To identify what it was in the plasma that caused the effect, the researchers compared the concentrations of blood proteins in the conjoined animals. Of six candidate proteins whose levels that changed after the mice were stitched together, a chemokine called CCL11, or eotaxin, demonstrated the biggest change, said Wyss-Coray.

"The factor [CCL11] is a surprising character,” said Richard Ransohoff from the Cleveland Clinic Lerner College of Medicine.  “It's a chemokine that has zero prior neurobiology," he added, known only for its role in attracting eosinophils—immune cells that play a major role in allergy and asthma.
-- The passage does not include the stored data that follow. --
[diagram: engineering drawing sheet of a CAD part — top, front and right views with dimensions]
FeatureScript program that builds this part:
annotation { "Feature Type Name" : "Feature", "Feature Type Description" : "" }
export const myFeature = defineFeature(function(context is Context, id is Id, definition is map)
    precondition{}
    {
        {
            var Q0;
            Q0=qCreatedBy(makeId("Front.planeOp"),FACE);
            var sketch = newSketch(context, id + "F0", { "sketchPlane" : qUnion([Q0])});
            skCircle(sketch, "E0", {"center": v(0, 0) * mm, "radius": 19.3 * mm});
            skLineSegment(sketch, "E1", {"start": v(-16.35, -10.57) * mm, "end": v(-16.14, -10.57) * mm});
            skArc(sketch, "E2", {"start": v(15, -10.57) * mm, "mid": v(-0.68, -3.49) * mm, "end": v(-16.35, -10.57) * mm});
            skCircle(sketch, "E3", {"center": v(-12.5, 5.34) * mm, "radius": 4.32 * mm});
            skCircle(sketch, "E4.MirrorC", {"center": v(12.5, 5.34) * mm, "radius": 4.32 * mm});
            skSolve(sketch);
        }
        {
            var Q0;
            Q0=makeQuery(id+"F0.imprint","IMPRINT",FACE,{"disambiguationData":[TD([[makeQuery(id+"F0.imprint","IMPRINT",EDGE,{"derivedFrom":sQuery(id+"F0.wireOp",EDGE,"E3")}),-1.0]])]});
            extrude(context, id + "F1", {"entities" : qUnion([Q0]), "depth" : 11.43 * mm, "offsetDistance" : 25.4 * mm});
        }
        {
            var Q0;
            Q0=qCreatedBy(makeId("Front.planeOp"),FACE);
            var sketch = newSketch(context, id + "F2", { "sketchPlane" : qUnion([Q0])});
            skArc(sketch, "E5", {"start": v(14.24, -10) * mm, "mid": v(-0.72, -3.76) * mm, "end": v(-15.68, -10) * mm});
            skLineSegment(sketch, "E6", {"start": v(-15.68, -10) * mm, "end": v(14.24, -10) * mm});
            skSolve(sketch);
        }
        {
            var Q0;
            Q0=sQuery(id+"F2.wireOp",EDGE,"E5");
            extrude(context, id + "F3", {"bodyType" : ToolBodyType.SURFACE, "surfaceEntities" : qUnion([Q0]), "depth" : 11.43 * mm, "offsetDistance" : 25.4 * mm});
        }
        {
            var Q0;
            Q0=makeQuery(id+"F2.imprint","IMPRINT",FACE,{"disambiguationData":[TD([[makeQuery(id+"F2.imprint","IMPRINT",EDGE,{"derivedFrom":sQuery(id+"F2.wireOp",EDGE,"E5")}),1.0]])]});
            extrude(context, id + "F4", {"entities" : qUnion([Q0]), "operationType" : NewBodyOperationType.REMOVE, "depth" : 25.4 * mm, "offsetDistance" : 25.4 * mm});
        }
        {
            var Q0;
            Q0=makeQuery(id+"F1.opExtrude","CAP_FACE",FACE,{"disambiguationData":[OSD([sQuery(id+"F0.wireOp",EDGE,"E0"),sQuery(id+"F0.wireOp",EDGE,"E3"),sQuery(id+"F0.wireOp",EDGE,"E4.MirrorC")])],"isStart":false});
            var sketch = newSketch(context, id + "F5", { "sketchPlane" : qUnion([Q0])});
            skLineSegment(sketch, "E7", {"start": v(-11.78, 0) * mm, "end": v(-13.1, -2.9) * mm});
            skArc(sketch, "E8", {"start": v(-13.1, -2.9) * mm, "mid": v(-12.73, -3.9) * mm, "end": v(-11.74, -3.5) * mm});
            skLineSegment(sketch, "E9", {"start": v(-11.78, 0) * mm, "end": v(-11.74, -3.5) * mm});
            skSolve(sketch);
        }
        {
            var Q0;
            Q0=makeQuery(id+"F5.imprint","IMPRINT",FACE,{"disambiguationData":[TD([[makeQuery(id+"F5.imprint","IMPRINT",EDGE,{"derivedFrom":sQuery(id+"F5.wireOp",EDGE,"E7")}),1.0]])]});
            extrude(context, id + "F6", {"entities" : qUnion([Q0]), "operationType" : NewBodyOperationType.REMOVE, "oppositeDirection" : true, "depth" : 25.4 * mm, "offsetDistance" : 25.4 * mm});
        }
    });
But sure enough, when the researchers injected the chemokine into young mice, they again saw a decrease in the formation of new neurons—an effect that was reversed with an injection of a CCL11-blocking antibody. Wyss-Coray and colleagues also looked at how CCL11 changes with age, and saw that its blood-levels increased both in mice and in humans as they aged.

The big question now, said neuroscientist Fred Gage from the Salk Institute, is "how this molecule might affect the decline in neurogenesis." While CCL11 could be directly inhibiting the growth of new neurons, Gage said the effect is more likely to be indirect, given the observed "effects are fairly modest."  CCL11 may be acting by triggering immune cells in the brain, such as microglia, to produce inflammatory factors that inhibit new neuronal growth, for example. Another question is whether CCL11 will play a similar role in other mouse strains and other organisms, said Ransohoff, as mouse immunology has been known to differ between strains of inbred mice. "I'd be surprised if this was a universal factor," he said.

Wyss-Coray agrees that this study opens a floodgate of new questions. But he's encouraged by the possibilities. For example, "if we could rejuvenate or maintain the brain in general," he said, it might delay some of the detrimental effects that cause dementia or Alzheimer's.

(Read our September features on the normally aging brain and the cytokines involved in Alzheimer's.)

S. A. Villeda et al., "The ageing systemic milieu negatively regulates neurogenesis and cognitive function," Nature, 477:90-96, doi:10.1038/nature10357, 2011.